We demonstrate the applicability of the proposed framework and various REs-based temporal logics in different domains; presents the corresponding prototype systems, case studies, experimental results, and necessary proofs.

Bio: Yahui Song is a 5th year PhD Student at the National University of Singapore (NUS), supervised by Associate Professor Chin Wei Ngan. Her interests are automated program verification and programming language design. Her current works are dedicated to more expressive and efficient temporal verification.

Nov. 18

Speaker: Abel Nieto

Title: Modular Verification of Op-Based CRDTs in Separation Logic

Abstract: Commutative Replicated Data Types (CRDTs) are a family of distributed data structures where all operations are designed to commute, so that replica states eventually converge. Additionally, CRDTs require that operations be propagated between replicas in causal order. This talk presents a framework for verifying safety properties of OCaml CRDT implementations using separation logic. The framework consists of two libraries. One implements a Reliable Causal Broadcast (RCB) protocol so that replicas can exchange messages in causal order. A second OpLib library then uses RCB to export a CRDT builder interface that simplifies the creation (and correctness proofs) of new CRDTs. OpLib allows clients to implement new CRDTs as purely-functional data structures, without having to reason about network operations, concurrency control and mutable state, and without having to re-implement causal broadcast each time. Using OpLib, we have implemented 12 sample CRDTs from the literature, including multiple versions of replicated registers and sets, as well as two CRDT combinators for products and maps. Our proofs are conducted in the Aneris distributed separation logic.

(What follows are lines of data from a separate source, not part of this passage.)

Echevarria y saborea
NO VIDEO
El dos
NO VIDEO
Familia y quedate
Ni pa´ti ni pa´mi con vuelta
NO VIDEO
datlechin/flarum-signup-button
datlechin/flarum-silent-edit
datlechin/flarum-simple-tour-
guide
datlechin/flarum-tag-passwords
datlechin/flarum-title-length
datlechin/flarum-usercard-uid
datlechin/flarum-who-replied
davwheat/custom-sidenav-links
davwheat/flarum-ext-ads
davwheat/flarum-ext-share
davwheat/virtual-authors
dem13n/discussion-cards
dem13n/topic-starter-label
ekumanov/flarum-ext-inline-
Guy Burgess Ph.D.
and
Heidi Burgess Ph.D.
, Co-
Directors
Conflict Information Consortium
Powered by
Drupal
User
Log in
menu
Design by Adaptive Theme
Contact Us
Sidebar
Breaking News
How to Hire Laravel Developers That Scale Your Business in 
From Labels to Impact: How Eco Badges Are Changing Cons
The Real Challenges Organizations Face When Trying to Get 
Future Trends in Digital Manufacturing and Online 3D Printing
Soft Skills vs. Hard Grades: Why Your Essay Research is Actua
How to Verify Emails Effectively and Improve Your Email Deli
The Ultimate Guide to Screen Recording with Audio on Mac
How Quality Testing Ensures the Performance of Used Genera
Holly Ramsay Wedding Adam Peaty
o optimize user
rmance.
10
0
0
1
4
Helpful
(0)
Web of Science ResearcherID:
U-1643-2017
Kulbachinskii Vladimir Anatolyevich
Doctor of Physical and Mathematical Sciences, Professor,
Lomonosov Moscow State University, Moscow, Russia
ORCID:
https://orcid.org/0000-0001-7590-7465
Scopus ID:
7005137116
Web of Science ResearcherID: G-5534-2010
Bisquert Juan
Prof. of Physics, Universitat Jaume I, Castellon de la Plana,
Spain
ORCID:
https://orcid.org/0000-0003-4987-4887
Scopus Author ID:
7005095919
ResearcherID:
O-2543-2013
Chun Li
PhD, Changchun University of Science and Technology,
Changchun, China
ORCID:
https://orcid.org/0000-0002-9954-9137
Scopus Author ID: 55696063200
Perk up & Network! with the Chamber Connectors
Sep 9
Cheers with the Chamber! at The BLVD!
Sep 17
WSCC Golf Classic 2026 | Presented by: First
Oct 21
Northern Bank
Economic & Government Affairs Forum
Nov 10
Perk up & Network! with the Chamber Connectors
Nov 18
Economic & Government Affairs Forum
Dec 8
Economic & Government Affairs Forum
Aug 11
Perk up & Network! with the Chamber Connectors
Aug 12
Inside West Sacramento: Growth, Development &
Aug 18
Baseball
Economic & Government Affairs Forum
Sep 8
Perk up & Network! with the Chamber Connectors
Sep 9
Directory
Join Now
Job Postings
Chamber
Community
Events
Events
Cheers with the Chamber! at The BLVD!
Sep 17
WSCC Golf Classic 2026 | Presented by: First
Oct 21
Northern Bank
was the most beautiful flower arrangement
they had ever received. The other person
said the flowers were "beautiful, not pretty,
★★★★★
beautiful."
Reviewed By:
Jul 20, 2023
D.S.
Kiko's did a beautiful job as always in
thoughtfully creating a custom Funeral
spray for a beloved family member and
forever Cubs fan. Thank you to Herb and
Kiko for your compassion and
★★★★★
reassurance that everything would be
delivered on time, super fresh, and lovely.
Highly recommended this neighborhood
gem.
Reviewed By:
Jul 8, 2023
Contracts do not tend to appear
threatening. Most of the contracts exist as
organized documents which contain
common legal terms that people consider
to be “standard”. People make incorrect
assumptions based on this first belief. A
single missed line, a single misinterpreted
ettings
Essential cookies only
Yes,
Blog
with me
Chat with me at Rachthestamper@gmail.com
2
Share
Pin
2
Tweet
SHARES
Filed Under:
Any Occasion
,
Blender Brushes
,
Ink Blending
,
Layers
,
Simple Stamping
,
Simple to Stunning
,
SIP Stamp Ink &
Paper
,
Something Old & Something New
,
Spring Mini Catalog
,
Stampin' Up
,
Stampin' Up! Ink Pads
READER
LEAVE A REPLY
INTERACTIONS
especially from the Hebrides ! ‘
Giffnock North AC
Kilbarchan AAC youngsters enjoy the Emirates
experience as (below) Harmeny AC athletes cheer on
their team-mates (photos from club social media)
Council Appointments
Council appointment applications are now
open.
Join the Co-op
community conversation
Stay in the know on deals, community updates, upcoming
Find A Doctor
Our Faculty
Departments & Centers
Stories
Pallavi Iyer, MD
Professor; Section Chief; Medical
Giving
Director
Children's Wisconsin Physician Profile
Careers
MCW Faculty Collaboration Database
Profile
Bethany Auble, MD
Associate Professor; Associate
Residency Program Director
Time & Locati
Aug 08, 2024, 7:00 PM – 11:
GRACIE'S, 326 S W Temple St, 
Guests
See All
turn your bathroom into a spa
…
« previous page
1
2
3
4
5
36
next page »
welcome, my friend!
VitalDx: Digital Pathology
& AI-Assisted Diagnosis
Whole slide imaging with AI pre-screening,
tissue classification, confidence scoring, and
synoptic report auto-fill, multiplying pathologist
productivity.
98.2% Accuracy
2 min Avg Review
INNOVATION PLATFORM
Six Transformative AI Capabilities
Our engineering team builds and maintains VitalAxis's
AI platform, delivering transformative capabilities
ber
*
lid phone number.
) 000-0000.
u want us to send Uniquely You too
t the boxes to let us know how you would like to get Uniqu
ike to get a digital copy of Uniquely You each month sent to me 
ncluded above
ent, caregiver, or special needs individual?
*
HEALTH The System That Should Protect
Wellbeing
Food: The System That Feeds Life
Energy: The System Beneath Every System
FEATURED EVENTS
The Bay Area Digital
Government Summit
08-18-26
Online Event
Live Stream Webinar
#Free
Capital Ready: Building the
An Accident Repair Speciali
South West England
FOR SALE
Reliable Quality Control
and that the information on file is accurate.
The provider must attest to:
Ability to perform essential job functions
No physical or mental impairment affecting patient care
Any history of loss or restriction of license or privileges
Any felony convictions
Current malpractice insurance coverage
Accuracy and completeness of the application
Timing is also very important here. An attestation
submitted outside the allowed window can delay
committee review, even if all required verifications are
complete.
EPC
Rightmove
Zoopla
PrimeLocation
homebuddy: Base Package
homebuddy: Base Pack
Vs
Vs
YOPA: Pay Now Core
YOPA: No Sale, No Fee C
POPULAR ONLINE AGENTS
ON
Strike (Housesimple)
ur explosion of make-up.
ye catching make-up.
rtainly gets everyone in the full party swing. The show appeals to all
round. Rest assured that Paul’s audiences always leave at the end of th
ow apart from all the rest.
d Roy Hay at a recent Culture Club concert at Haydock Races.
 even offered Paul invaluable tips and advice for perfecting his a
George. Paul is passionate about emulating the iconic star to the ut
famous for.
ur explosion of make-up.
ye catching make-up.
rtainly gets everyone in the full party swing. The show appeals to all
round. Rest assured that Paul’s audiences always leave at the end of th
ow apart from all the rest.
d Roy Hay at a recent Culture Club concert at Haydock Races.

Bio: I’m a 3rd (and final) year PhD student at Aarhus University, working with Lars Birkedal on verification of distributed systems using the Aneris distributed separation logic. In particular, my work focuses on reasoning about systems that are highly-available but weakly consistent.

Dec. 2

Speaker: Ishita Chaturvedi

Title: GhOST: a GPU Out-of-Order Scheduling Technique

Abstract: Despite supporting fast context switching among many available threads to hide latency, GPU applications still suffer from stalls. To reduce these stalls, researchers have proposed several out-of-order (OoO) execution methods for GPUs. While these techniques improve performance, they use complex hardware to support register renaming, memory instruction reordering, or make invasive changes to the ISA to enable the compiler to provide hints to the hardware. In this talk, I will present GhOST, the first cost-effective OoO technique for GPUs. In an in-order GPU, a warp scheduler selects a single instruction to issue by considering only the oldest instruction from each context. GhOST introduces OoO execution by having the warp scheduler instead consider the instruction from each context’s instruction buffer deemed most likely to issue, while preserving sequential semantics. The architecture of GhOST allows it to elide register renaming and reordering memory instructions in the instruction buffer, without sacrificing performance. Thus, GhOST executes memory instructions sequentially, removing any need for dependence analysis. Since GhOST is a hardware only technique, which makes no modifications to the ISA, it can run binaries directly compiled using CUDA for all benchmarks. On the Nvidia Titan V (T) and RTX 2060 Super ® GPUs, GhOST delivers 20.0% (T) and 21.8% ® geomean speedup across 30 benchmarks, with a 0.05% increase in area. As future work, we will look at using the compiler to reorder instructions to further boost the OoO performance of GhOST.~

Bio: Ishita Chaturvedi is a third-year Ph.D. student at Princeton University, working with Prof. David August in the Liberty Research group. Her research interests lie in computer architecture and high-performance computing. More specifically, she is working on efficient out-of-order execution on GPUs.